[Stored data]
-=-=-

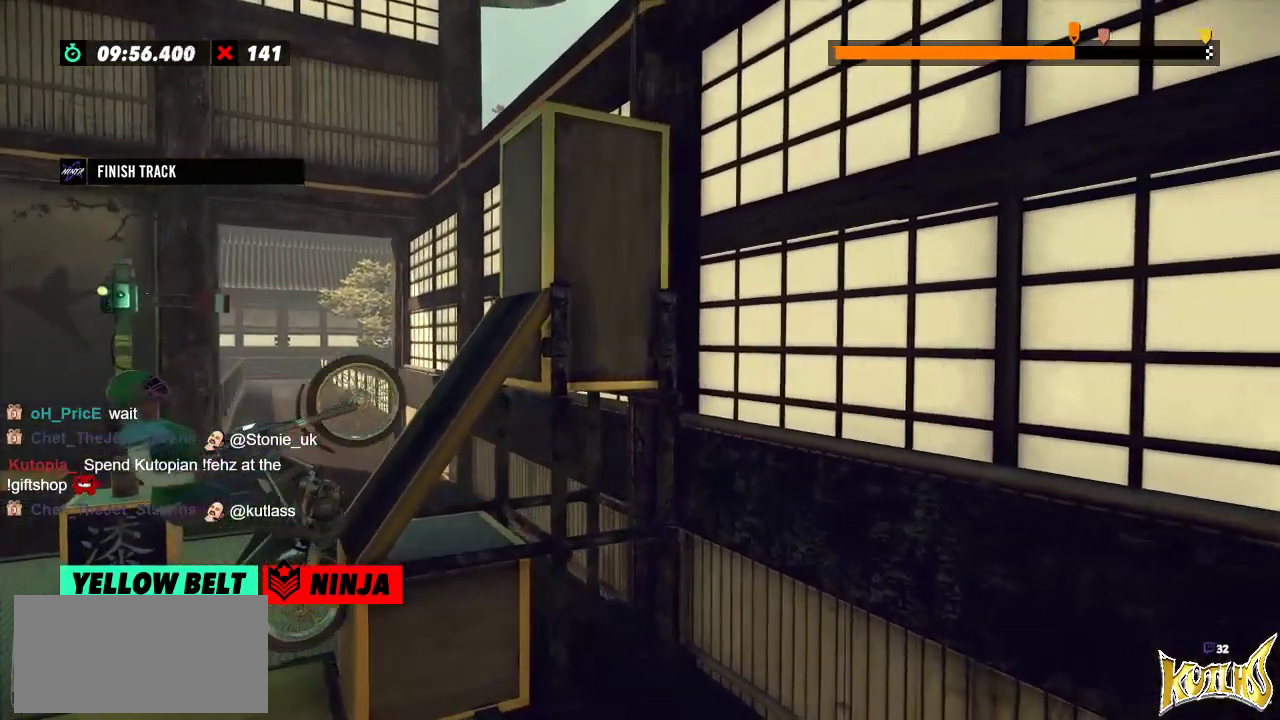
{"buttons": ["L2"], "left_stick": "center", "events": [[17, "R2", "up"], [117, "L2", "down"], [267, "L2", "up"], [434, "L2", "down"]]}
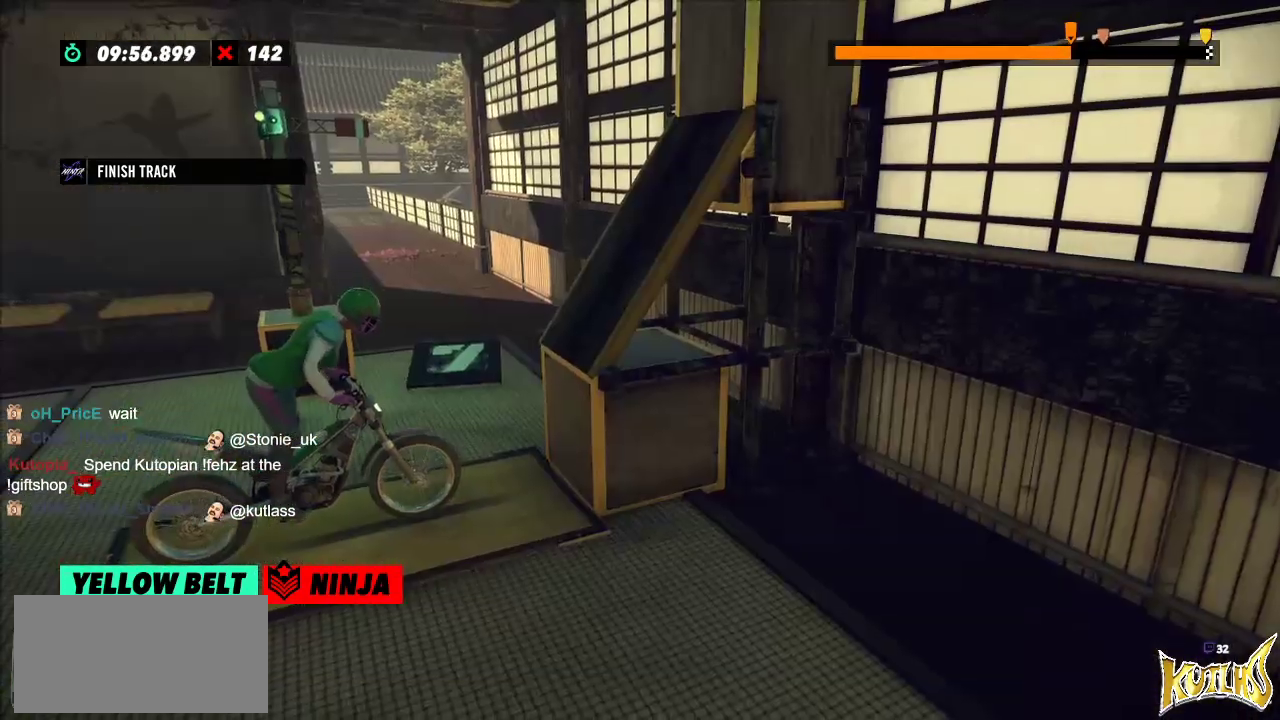
{"buttons": ["R2"], "left_stick": "left", "events": [[83, "L2", "up"], [300, "R2", "down"], [317, "left_stick", "left"]]}
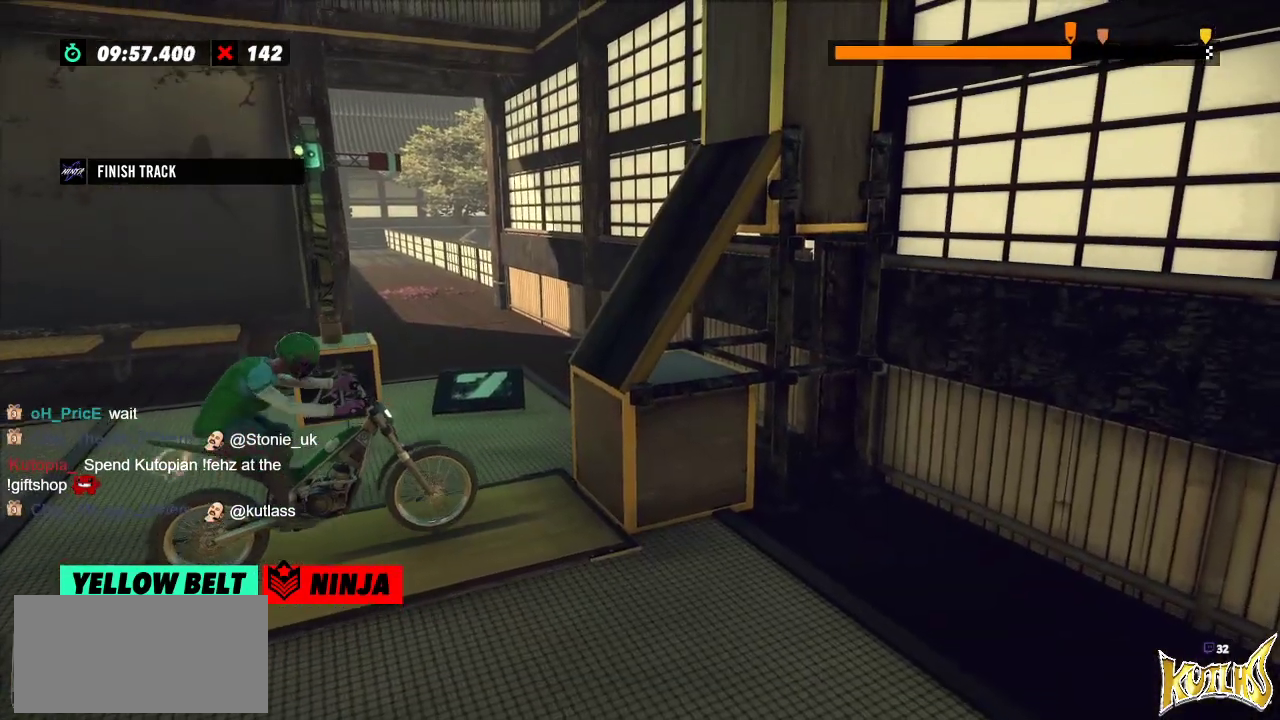
{"buttons": ["R2"], "left_stick": "center", "events": [[100, "left_stick", "right"], [234, "left_stick", "left"], [384, "left_stick", "center"]]}
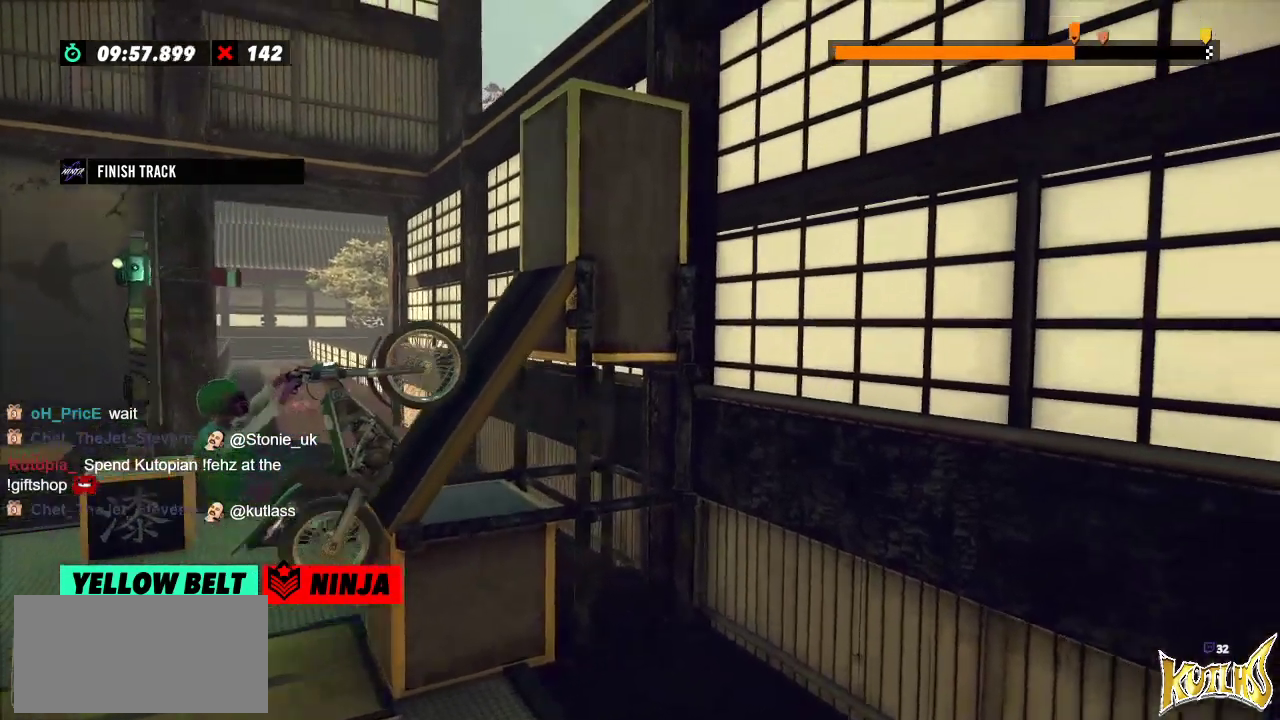
{"buttons": ["R2"], "left_stick": "right", "events": [[216, "left_stick", "right"]]}
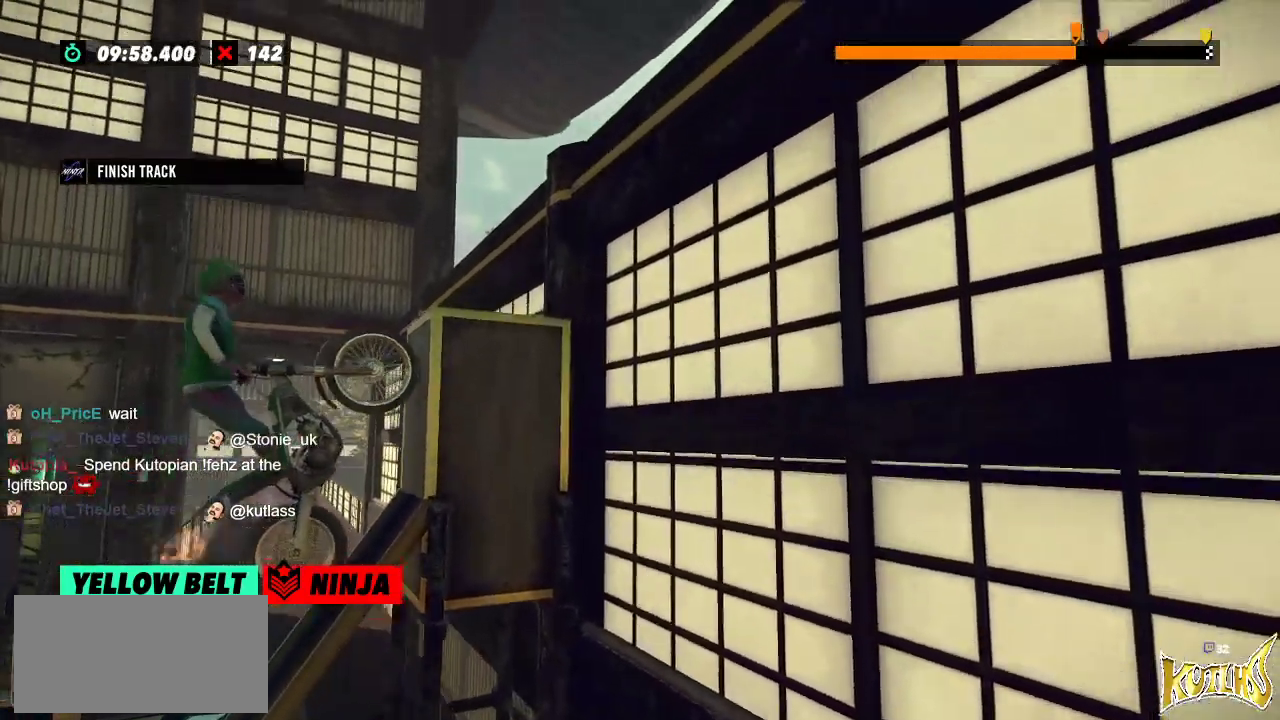
{"buttons": ["L2"], "left_stick": "center", "events": [[417, "left_stick", "center"], [451, "L2", "down"], [451, "R2", "up"]]}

-=-=-

Answer with one number, namely the count of lines in the entries that include the word "down".

→ **Result of the exercise**: 3